Restorative Justice dalam Kasus Kekerasan Seksual
Terbaru

Restorative Justice dalam Kasus Kekerasan Seksual

Restorative justice bukanlah alternatif sistem peradilan pidana, namun berguna untuk keperluan melengkapi peradilan pidana yang kurang komplit mengenai hak korban. Untuk itu restorative justice tidak menghapus hukum pidana yang ada.

Willa Wahyuni
Bacaan 3 Menit
Restorative Justice dalam Kasus Kekerasan Seksual
Hukumonline

Prinsip restorative justice adalah suatu prinsip penegakan hukum dalam penyelesaian perkara yang dapat dijadikan instrumen pemulihan dan sudah dilaksanakan oleh Mahkamah Agung dalam bentuk pemberlakukan kebijakan, namun pelaksanaannya dalam sistem peradilan pidana Indonesia belum optimal.

Fokus keadilan restorative justice adalah pada pemidanaan yang diubah menjadi proses dialog dan mediasi yang melibatkan pelaku, korban, keluarga pelaku/korban, dan pihak lain yang terkait.

Tujuannya adalah untuk bersama-sama menciptakan kesepakatan atau penyelesaian perkara pidana yang adil dan seimbang bagi korban maupun pelaku dengan mengedepankan pemulihan kembali pada keadaan semula dan mengembalikan pola hubungan baik dalam masyarakat.

Baca Juga:

“Keuntungan pelaksanaan restorative justice memberikan pilihan pada korban tentang bagaimana pelanggaran mereka ditangani dan diantisipasi untuk menentukan hukuman, sehingga memulihkan rasa harga diri, keamanan, martabat, dan rasa kendali,” jelas Natalia Widiasih selaku Akademisi sekaligus spesialis Kesehatan Jiwa Konsultan Psikiatri Forensik pada diskusi yang dilakukan secara daring pada Senin (12/12).

Sebelum disahkannya UU No.12 Tahun 2022 tentang Tindak Pidana Kekerasan Seksual (TPKS), kasus kekerasan seksual seringkali hanya diselesaikan dengan proses mediasi antara korban dan pelaku. Hal ini tidak sesuai dengan ketentuan UU TPKS yang baru disahkan, di mana tindak pidana kekerasan seksual harus dilaksanakan di dalam pengadilan.

UU TPKS belum sepenuhnya dilaksanakan.
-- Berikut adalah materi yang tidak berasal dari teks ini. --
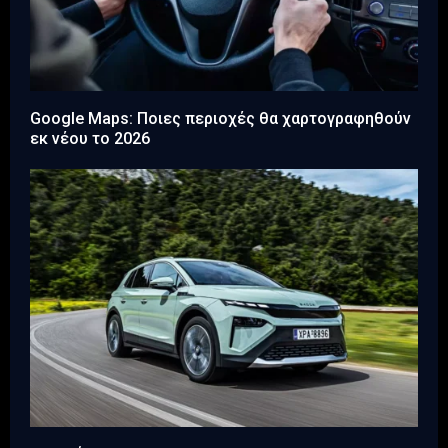
Google Maps: Ποιες περιοχές θα χαρτογραφηθούν
εκ νέου το 2026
Maka dari itu, Natalia menyebutkan ada empat periode dalam memastikan keamanan korban kekerasan seksual dalam restorative justice, yaitu:

1.  Periode Persiapan

Yaitu mengutamakan keselamatan pihak korban dan pelaku, sehingga tidak langsung dipertemukan tatap muka.

2.  Periode Intake dan Referral

Seluruh pihak mendapatkan informasi menyeluruh melalui konseling hukum gratis, kemudian pelaku bertanggung jawab mengakui perbuatannya dan setelahnya ada evaluasi ketat dan berulang untuk menentukan kesesuaian dilaksanakannya restorative justice.

3.  Periode Konferensi

Korban memetakan struktur konferensi dengan pertimbangan sesi pertemuan antara pelaku dengan korban kekerasan lain untuk membangun empati. Selain itu perlu alokasi waktu, menulis surat permintaan maaf apabila diminta oleh korban, dan fasilitator memberi umpan baik serta melakukan evaluasi secara formal dan proses dapat dihentikan kapan saja oleh fasilitator.

4.  Periode Akuntabilitas dan Reintegrasi

Perjanjian ganti rugi harus mencakup juga pada pengawasan pelaku. Pelaku harus menjalani kurikulum ketat yang melibatkan pendidikan, selain itu perlu restrukturisasi kognitif untuk meningkatkan kesadaran diri. 

“Yang perlu dilakukan dalam menjalankan restorative justice adalah harus ada penilaian peserta kesesuaian dan kelayakan dilaksanakannya restorative justice, harus ada penilaian resiko, persiapan menyeluruh, fleksibilitas, alokasi waktu yang cukup, mediator terlatih, perlindungan dan supervisi yang memastikan korban tidak menjadi korban kembali akibat proses restorative justice, serta pelaku melaksanakan program rehabilitasi kolektif untuk mencegah tindakan yang berulang,” jelas Natali.

Restorative justice bukanlah alternatif sistem peradilan pidana, restorative justice berguna untuk keperluan melengkapi peradilan pidana yang kurang komplit mengenai hak korban, untuk itu restorative justice tidak menghapus hukum pidana yang ada.

Pendekatan restorative justice dapat dilakukan hanya jika pelaku adalah seorang anak, karena anak sebagai pelaku merupakan korban dari lingkungannya yang membentuk perilakunya, selain itu anak belum mampu berpikir jernih apa yang boleh dilakukan dan tidak.